The complicated part here is identifying the top three top-in-category questions; the others of the ten questions of interest per student are simply sorted by score, which is easy. So let's start with identifying the top three top-in-category questions.

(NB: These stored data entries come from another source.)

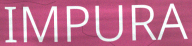
IMPURAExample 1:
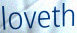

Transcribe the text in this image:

loveth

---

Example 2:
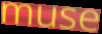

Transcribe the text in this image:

muse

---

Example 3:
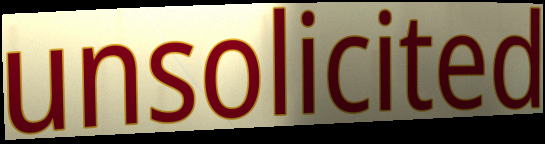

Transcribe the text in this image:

unsolicited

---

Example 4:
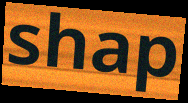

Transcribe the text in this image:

shap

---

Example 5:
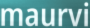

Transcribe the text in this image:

maurvi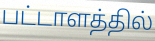
பட்டாளத்தில்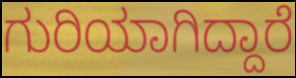
ಗುರಿಯಾಗಿದ್ದಾರೆ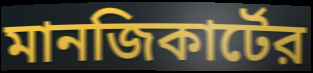
মানজিকার্টেরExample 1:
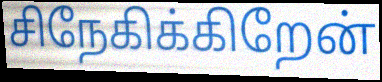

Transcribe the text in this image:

சிநேகிக்கிறேன்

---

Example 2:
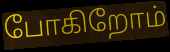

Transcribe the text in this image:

போகிறோம்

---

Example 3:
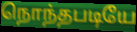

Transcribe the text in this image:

நொந்தபடியே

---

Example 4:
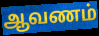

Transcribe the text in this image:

ஆவணம்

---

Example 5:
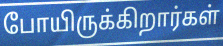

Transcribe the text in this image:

போயிருக்கிறார்கள்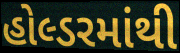
હોલ્ડરમાંથી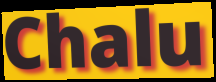
Chalu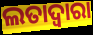
ଲତାଦ୍ୱାରା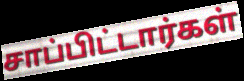
சாப்பிட்டார்கள்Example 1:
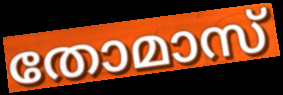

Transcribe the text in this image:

തോമാസ്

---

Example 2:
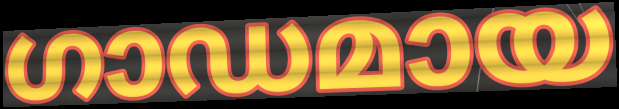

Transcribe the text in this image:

ഗാഡമായ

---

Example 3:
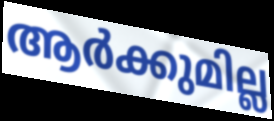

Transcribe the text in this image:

ആർക്കുമില്ല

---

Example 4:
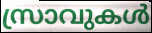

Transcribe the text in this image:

സ്രാവുകൾ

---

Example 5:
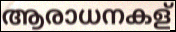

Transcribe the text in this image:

ആരാധനകള്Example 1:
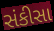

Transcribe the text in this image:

સંકીસા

First, assign to each row a row number giving the ordering of that score within the category, for the student:
;WITH Numbered1 ( Question, Student, Category, Score, SeqInStudentCategory ) AS
(
SELECT Question, Student, Category, Score
, ROW_NUMBER() OVER (PARTITION BY Student, Category ORDER BY Score DESC) SeqInStudentCategory
FROM WeightedScores
)
Now we are only interested in rows where SeqInStudentCategory is 1. Considering only such rows, let's order them by score within student, and number those rows:
-- within the preceding WITH
, Numbered2 ( Question, Student, Category, Score, SeqInStudent ) AS
(
SELECT
Question, Student, Category, Score
, ROW_NUMBER() OVER (PARTITION BY Student ORDER BY Score DESC) SeqInStudent
FROM
Numbered1
WHERE
SeqInStudentCategory = 1
)
Now we are only interested in rows where SeqInStudent is at most 3. Let's pull them out, so that we know to include it (and exclude it from the simple sort by score, that we will use to make up the remaining seven rows):
-- within the preceding WITH
, TopInCat ( Question, Student, Category, Score, SeqInStudent ) AS
(
SELECT Question, Student, Category, Score, SeqInStudent FROM Numbered2 WHERE SeqInStudent <= 3
)
Now we have the three top-in-category questions for each student. We now need to identify and order by score the not top-in-category questions for each student:
-- within the preceding WITH
, NotTopInCat ( Question, Student, Category, Score, SeqInStudent ) AS
(
SELECT
Question, Student, Category, Score
, ROW_NUMBER() OVER (PARTITION BY Student ORDER BY Score DESC) SeqInStudent
FROM
WeightedScores WS
WHERE
NOT EXISTS ( SELECT 1 FROM TopInCat T WHERE T.Question = WS.Question AND T.Student = WS.Student )
)
Finally we combine TopInCat with NotTopInCat, applying an appropriate offset and restriction to NotTopInCat.SeqInStudent - we need to add 3 to the raw value, and take the top 7 (which is 10 - 3):
-- within the preceding WITH
, Combined ( Question, Student, Category, Score, CombinedSeq ) AS
(
SELECT
Question, Student, Category, Score, SeqInStudent AS CombinedSeq
FROM
TopInCat
UNION
SELECT
Question, Student, Category, Score, SeqInStudent + 3 AS CombinedSeq
FROM
NotTopInCat
WHERE
SeqInStudent <= 10 - 3
)
To get our final results:
SELECT * FROM Combined ORDER BY Student, CombinedSeq
;
You can see the results on sqlfiddle.
Note that here I have assumed that every student will always have answers from at least three categories. Also, the final output doesn't have a TopInCat column, but hopefully you will see how to regain that if you want it.
Also, "(both # of questions and # of categories will be variable eventually)" should be relatively straightforward to deal with here. But watch out for my assumption that (in this case) 3 categories will definitely be present in the answers of each student.